Work to be completed: Please return the data that follows precisely as written, but without the images.

Data provided:
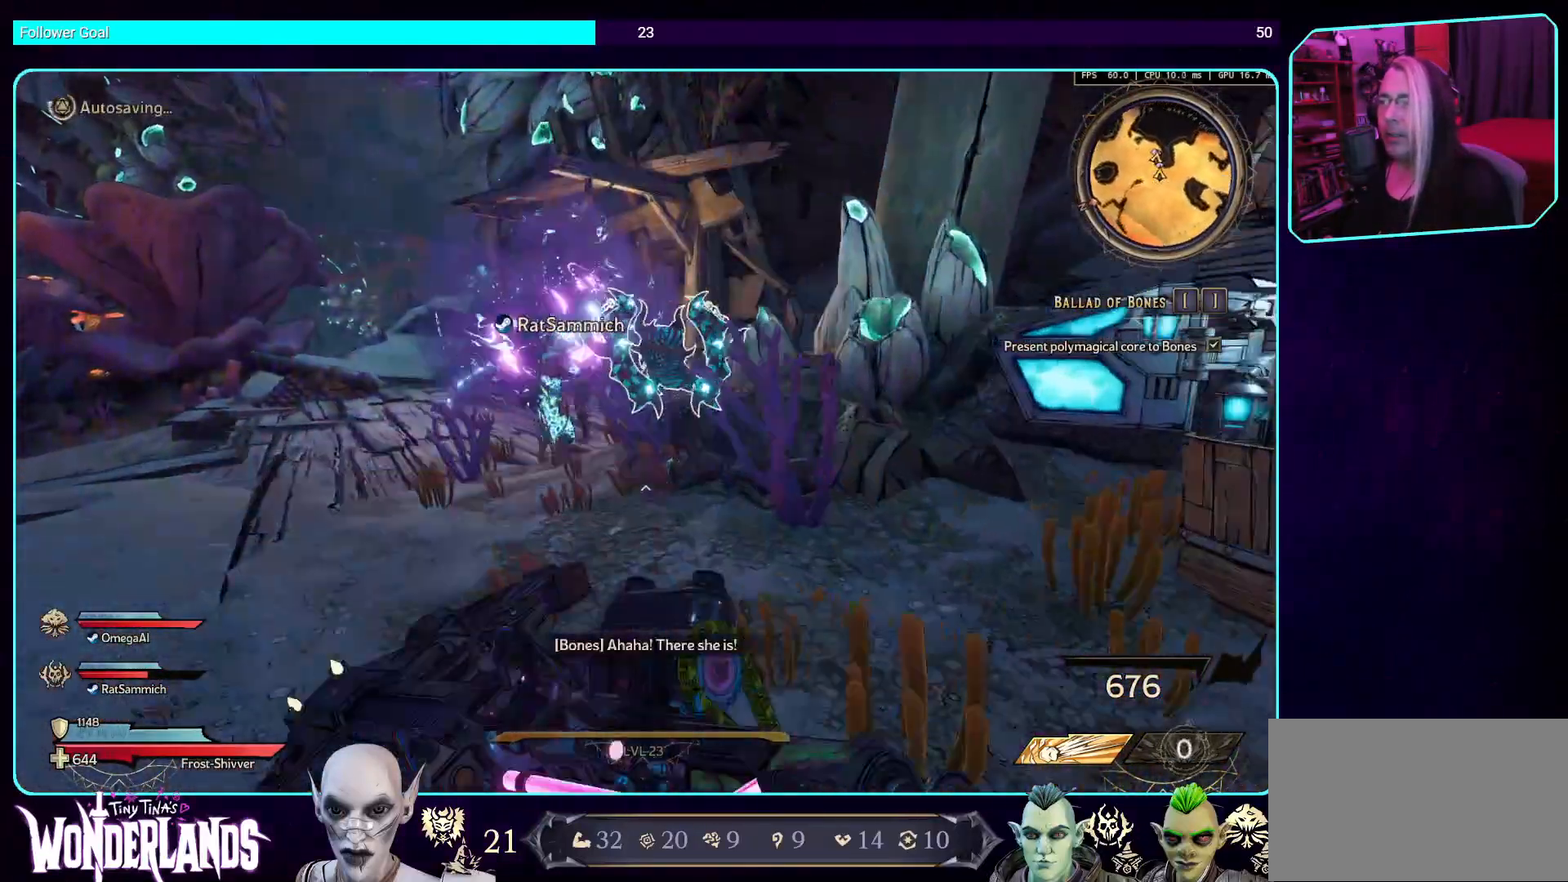
{"keys": ["w"], "mouse": [], "events": [[420, "a", "up"]]}
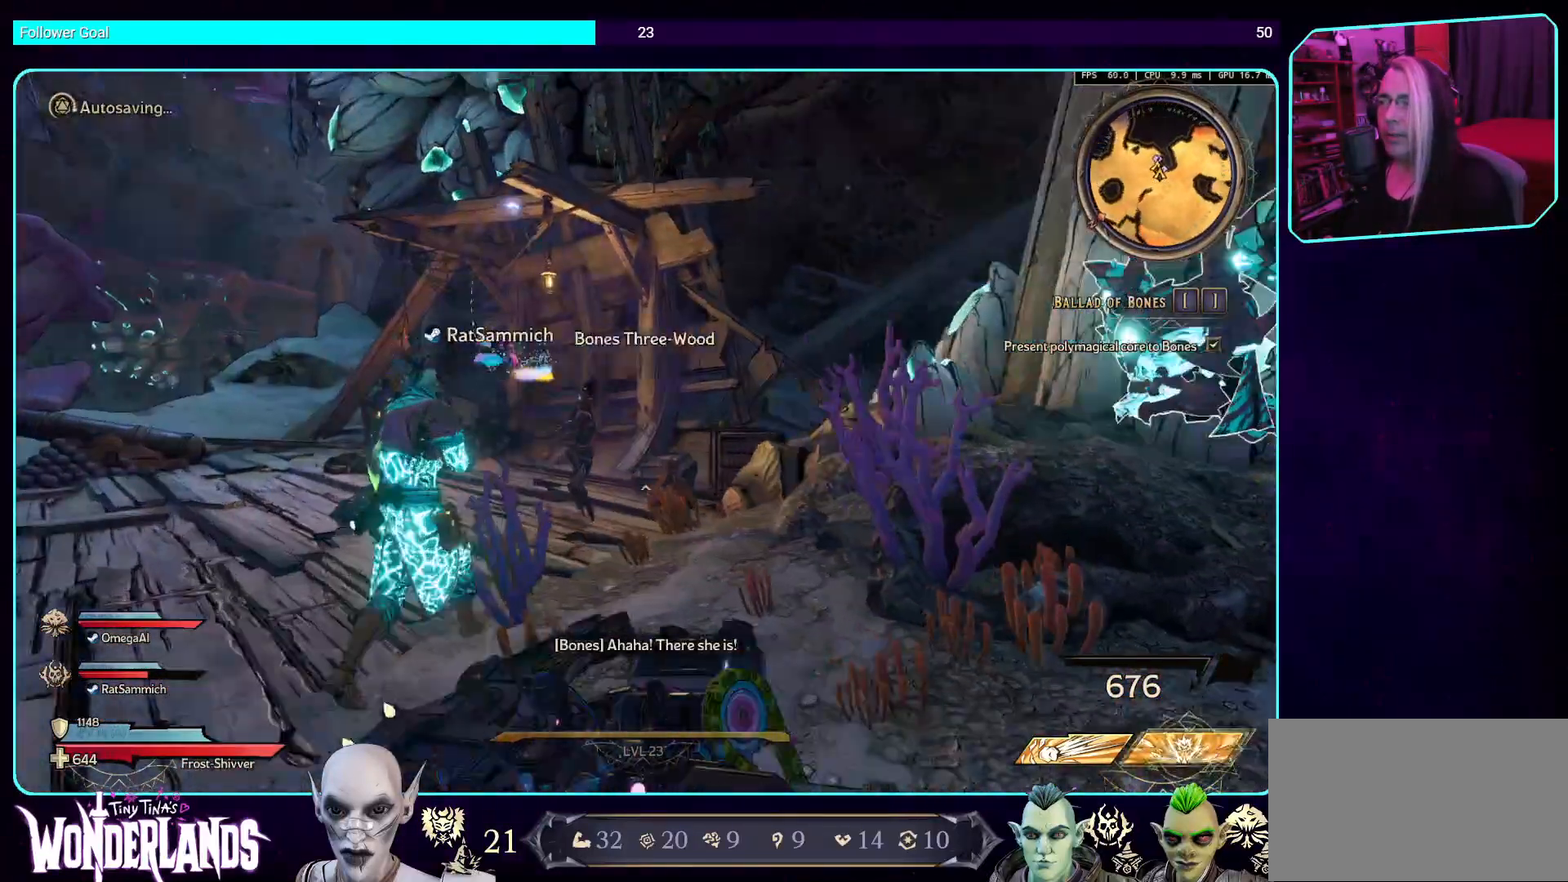
{"keys": ["a", "w"], "mouse": [], "events": [[420, "a", "down"]]}
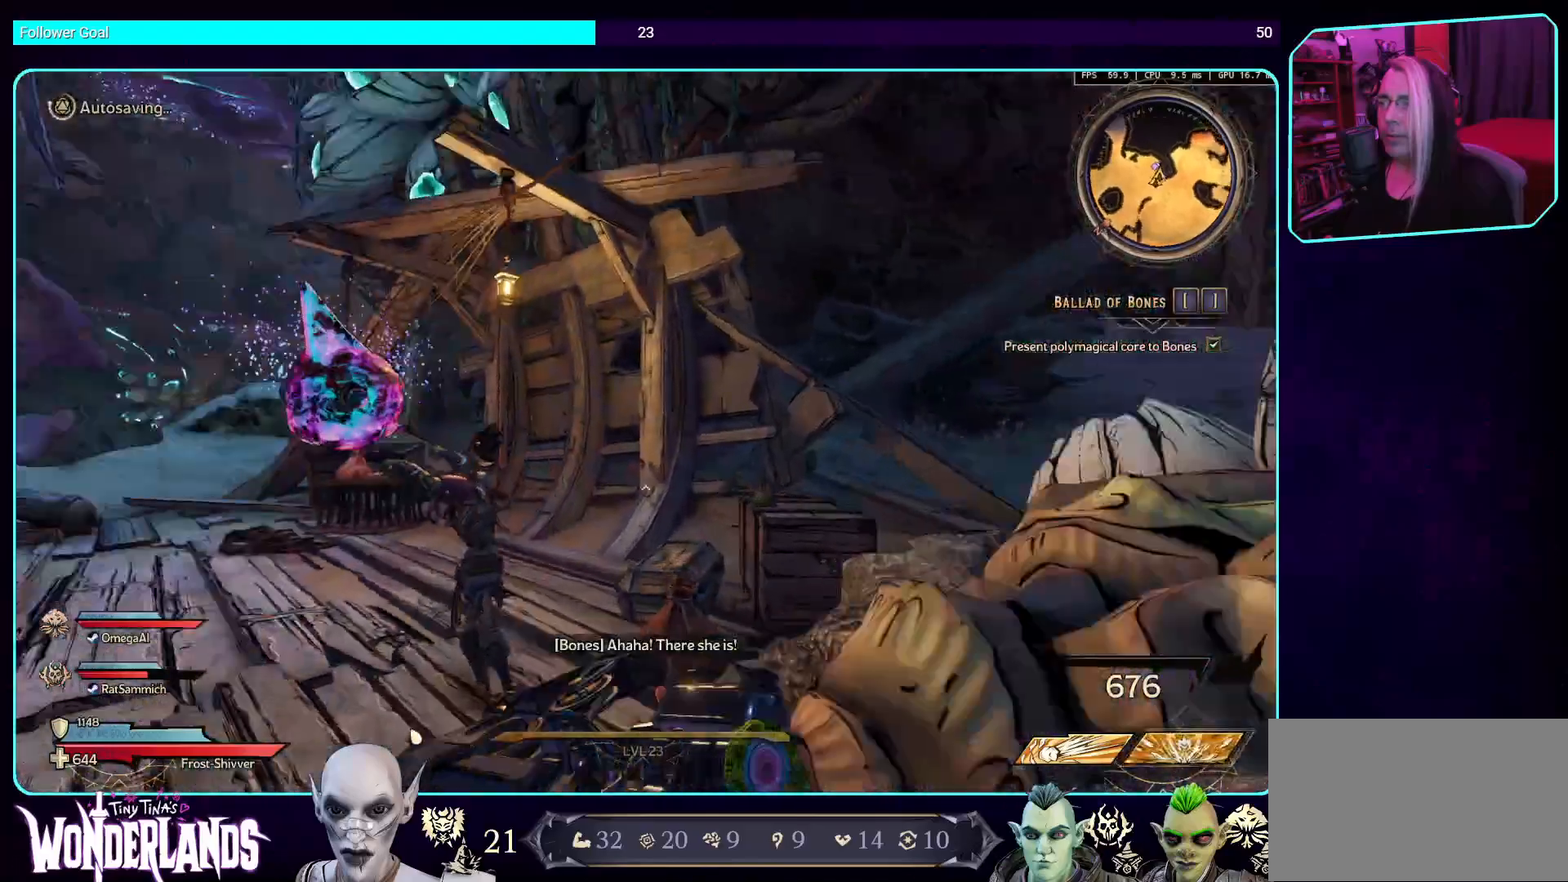
{"keys": ["a", "w"], "mouse": [], "events": []}
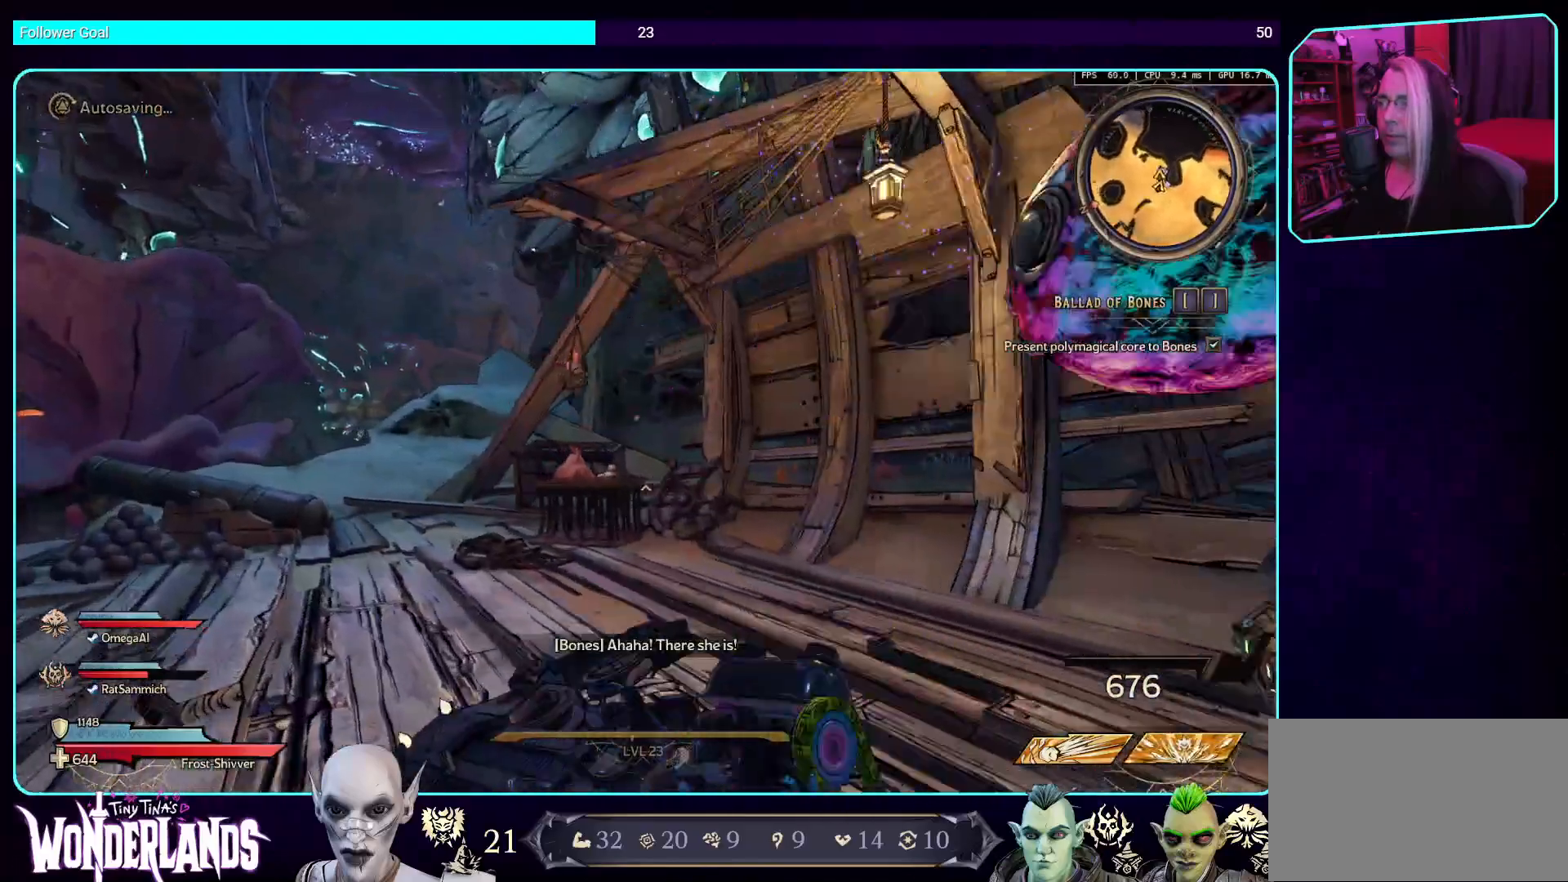
{"keys": [], "mouse": [], "events": [[84, "a", "up"], [135, "w", "up"]]}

Solution to this problem:
{"keys": ["w"], "mouse": [], "events": [[420, "a", "up"]]}
{"keys": ["a", "w"], "mouse": [], "events": [[420, "a", "down"]]}
{"keys": ["a", "w"], "mouse": [], "events": []}
{"keys": [], "mouse": [], "events": [[84, "a", "up"], [135, "w", "up"]]}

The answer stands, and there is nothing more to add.